Almost all of those notebooks were destroyed when his office at Emory was
flooded in May 2000, Mr. Bellesiles said.
James Lindgren, a professor at Northwestern University Law School and by
far the most thorough of Mr. Bellesiles's critics, asked him last year
where he had done his research on probate records. Mr. Bellesiles
responded with a number of locations, including the San Francisco Superior
Court, where he said he had found probate records from the 1850's.
Mr. Lindgren, who has done extensive work in probate data, called the
courthouse and was told that all the records for that decade were
destroyed in the 1906 earthquake and fire. They were not available in two
other Bay Area libraries, either. Mr. Bellesiles now says he must have
done the research somewhere else and cannot remember where.
But Kathy Beals, former director of the California Genealogical Society,
who has worked extensively with probate records from that era, said:
"Nobody knows of those records being in existence, and if they are, there
are hundreds of people who would like to look at them."
In September, Mr. Bellesiles offered a new defense. Mr. Lindgren and a
reporter from The Globe, David Mehegan, found additional serious errors on
Mr. Bellesiles's Web site, where he had been posting probate records in an
attempt to replace what he said had been lost in the flood. He conceded
the errors and responded to The Globe, and later said someone had altered
his Web site, presumably a computer hacker.
But several scholars, including one of Mr. Bellesiles's colleagues at
Emory, said they doubted that story. Robert A. Paul, the interim dean at
Emory College, said, "I can neither independently confirm nor deny that
Professor Bellesiles's Web site was hacked."
In September, James Melton, the chairman of the Emory history department,
asked Mr. Bellesiles to write a "reasoned, measured, detailed, point by
point response to your critics" in an appropriate professional forum. Mr.
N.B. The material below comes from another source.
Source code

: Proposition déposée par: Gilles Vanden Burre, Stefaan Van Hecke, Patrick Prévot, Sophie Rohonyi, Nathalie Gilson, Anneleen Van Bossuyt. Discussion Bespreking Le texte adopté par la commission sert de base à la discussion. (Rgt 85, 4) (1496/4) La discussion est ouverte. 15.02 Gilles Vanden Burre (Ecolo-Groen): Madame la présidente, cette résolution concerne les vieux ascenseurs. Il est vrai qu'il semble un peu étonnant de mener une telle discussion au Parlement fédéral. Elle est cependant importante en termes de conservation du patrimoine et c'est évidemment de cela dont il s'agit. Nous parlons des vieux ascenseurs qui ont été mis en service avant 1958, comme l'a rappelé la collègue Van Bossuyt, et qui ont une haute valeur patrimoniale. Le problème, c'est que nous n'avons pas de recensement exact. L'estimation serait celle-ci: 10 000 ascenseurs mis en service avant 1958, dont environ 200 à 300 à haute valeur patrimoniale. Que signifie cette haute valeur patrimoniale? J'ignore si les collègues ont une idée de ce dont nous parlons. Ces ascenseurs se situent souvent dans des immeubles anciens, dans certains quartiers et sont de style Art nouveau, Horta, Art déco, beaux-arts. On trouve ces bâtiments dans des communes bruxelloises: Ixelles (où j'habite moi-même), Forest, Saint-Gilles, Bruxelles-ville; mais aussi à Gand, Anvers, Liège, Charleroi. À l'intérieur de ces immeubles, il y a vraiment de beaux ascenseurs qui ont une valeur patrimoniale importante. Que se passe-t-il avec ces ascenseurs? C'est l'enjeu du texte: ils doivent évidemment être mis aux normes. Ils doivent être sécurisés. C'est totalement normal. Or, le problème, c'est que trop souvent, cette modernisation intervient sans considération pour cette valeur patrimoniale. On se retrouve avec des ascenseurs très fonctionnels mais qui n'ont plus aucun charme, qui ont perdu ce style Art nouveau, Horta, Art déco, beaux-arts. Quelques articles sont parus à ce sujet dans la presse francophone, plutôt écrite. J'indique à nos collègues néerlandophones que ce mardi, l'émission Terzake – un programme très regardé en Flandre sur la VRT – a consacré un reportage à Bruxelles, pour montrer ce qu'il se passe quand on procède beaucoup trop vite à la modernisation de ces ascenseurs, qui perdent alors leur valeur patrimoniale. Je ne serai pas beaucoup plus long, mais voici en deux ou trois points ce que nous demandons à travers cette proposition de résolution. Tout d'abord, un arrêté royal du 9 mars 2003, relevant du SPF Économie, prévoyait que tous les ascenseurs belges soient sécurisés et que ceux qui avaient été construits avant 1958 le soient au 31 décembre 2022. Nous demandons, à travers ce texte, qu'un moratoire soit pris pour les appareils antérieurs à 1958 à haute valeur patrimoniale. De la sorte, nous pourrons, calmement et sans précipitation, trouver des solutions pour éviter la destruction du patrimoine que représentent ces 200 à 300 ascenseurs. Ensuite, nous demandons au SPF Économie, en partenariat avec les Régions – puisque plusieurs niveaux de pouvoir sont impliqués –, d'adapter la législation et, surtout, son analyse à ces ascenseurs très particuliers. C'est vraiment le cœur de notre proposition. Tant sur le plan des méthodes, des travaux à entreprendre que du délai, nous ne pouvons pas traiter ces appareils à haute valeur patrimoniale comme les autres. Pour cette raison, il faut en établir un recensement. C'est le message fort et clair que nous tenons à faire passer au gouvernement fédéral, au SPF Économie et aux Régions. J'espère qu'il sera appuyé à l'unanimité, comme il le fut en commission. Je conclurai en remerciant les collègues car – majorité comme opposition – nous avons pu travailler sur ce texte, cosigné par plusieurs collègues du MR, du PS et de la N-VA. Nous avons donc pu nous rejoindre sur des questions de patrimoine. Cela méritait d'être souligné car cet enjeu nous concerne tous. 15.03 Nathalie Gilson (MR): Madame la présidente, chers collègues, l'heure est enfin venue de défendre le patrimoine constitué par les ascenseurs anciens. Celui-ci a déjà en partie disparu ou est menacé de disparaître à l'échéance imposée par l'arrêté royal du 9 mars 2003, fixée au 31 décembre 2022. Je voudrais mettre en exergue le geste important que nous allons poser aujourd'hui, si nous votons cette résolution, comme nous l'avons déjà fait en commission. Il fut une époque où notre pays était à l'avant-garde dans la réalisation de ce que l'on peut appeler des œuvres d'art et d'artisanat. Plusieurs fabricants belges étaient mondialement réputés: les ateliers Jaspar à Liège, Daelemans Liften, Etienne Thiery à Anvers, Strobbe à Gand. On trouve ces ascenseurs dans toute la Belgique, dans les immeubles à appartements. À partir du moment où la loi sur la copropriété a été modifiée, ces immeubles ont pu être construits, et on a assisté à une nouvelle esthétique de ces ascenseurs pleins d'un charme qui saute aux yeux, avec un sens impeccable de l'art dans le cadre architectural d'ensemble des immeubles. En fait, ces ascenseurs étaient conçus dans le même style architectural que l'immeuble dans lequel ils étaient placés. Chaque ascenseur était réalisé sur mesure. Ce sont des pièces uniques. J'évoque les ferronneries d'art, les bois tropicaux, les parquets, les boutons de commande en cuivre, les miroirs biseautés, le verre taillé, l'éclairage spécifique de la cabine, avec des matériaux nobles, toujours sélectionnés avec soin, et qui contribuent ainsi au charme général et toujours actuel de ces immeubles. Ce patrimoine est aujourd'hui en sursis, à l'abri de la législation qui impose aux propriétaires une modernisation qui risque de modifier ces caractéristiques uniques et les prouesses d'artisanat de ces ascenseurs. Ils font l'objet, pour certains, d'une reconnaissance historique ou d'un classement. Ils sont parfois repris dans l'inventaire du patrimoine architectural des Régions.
Bellesiles did publish a response in the November issue of the
Organization of American Historians newsletter, but it focused on
harassment rather than charges of serious misconduct.
Mr. Bellesiles's supporters have said they expect a fuller response to
emerge in a special issue of the William and Mary Quarterly to be
published next month.. A draft of the lengthy response Mr. Bellesiles
wrote for that issue, supplied by the journal's editor, concedes some
mistakes and challenges others, but leaves many serious errors
unaddressed.
It is not clear what will happen to Mr. Bellesiles or his book if the
scholarly community reaches a consensus that "Arming America" is a
seriously flawed or even fraudulent book. The Emory College dean, Mr.
Paul, said, "If there were scholarly fraud, we would take that very
seriously." Alan Brinkley, the chairman of the history department at
Columbia University, said similar questions had never been raised about a
book that had won the prestigious Bancroft Prize in American History and
Diplomacy. Although there has been no discussion of disciplining Mr.
Belles iles or revoking the prize, a spokesman for Jonathan R. Cole, the
provost and dean of faculties at Columbia University, said he had
distributed copies of the documents detailing Mr. Bellesiles's mistakes to
this year's three Bancroft jurors and asked them to examine it.